Diese althergebrachte Herangehensweise deckt sich nur noch bedingt mit der fortschreitenden Individualisierung in allen unseren Lebensbereichen. Die Kund:innen stehen im Zentrum und möchten ihre Entscheidungen selbstbestimmt treffen und individuelle, für sie passende Lösungen idealerweise selbst gestalten
Cafeteria-Konzepte: Bedarfsorientierte, individuelle Angebote
Bei einem lebensphasenorientierten Vergütungssystem geht es darum, die individuellen Lebensphasen und -umstände in monetären und nicht-monetären Vergütungsbestandteilen und -paketen abzubilden. Dies geht über das Basisgehalt hinaus und berücksichtigt unter anderem Arbeitszeit, Urlaubstage, unterschiedliche Bonusmodelle je nach Risikoneigung.
Die freie Wahl beziehungsweise das Zusammenbauen des eigenen Vergütungsmodells (analog zum Lunch in der Betriebskantine) dockt übrigens auch super an den Trends „create your own…“ und „employee experience“ an. Dies trägt daher stark zum Engagement und zur Performance bei.
Es stellt sich daher die Frage, welche Möglichkeiten Unternehmen haben, Vergütungsmodelle so zu gestalten, dass sie mit den unterschiedlichen Lebensphasen vereinbar. Und dass sie attraktiv genug sind, um neue Mitarbeitende für sich zu gewinnen und an das Unternehmen langfristig zu binden.
Mehr Gestaltungsmöglichkeiten und Flexibilität bei der Einteilung der Arbeitszeit
Vor allem wünschen sich viele Erwerbstätige, die beruflichen Verpflichtungen besser mit den familiären vereinbaren zu können. Flexible Arbeitszeiten wie Gleitzeit, Teilzeit, Jahres-, Lebens- oder Arbeitszeitkonten, Freistellungsregelungen wie Sonderurlaub oder ein Sabbatical bieten die Chance, all diese Anforderungen aus Sicht der Unternehmen und der Beschäftigten zu vereinbaren.

--- --- ---

» **Aufgaben**
- A) Fasse den Text über lebensphasenorientierte Vergütung in zwei Sätzen zusammen.
- B) Warum trägt die freie Wahl des eigenen Vergütungsmodells laut dem Text über lebensphasenorientierte Vergütung stark zu Engagement und Performance bei? Antworte in ein bis zwei Sätzen.
Das Material hat mit dem zitierten Text nichts zu tun.

» **Erfasste Angaben**

--- --- ---

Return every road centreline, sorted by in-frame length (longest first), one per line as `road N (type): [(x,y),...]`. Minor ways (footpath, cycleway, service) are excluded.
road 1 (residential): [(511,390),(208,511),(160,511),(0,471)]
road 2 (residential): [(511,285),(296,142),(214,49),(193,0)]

--- --- ---

» **Lösungen**
- A) Die althergebrachte Herangehensweise passt nur noch bedingt zur fortschreitenden Individualisierung, und ein lebensphasenorientiertes Vergütungssystem bildet individuelle Lebensphasen und -umstände in monetären und nicht-monetären Bestandteilen ab, etwa bei Arbeitszeit, Urlaubstagen und Bonusmodellen. Die freie Zusammenstellung des eigenen Vergütungsmodells trägt stark zu Engagement und Performance bei, und flexible Arbeitszeiten wie Gleitzeit, Teilzeit, Arbeitszeitkonten oder ein Sabbatical helfen, berufliche und familiäre Verpflichtungen zu vereinbaren.

- B) Die freie Wahl beziehungsweise das Zusammenbauen des eigenen Vergütungsmodells knüpft an die Trends „create your own…“ und „employee experience“ an. Deshalb trägt sie stark zu Engagement und Performance bei.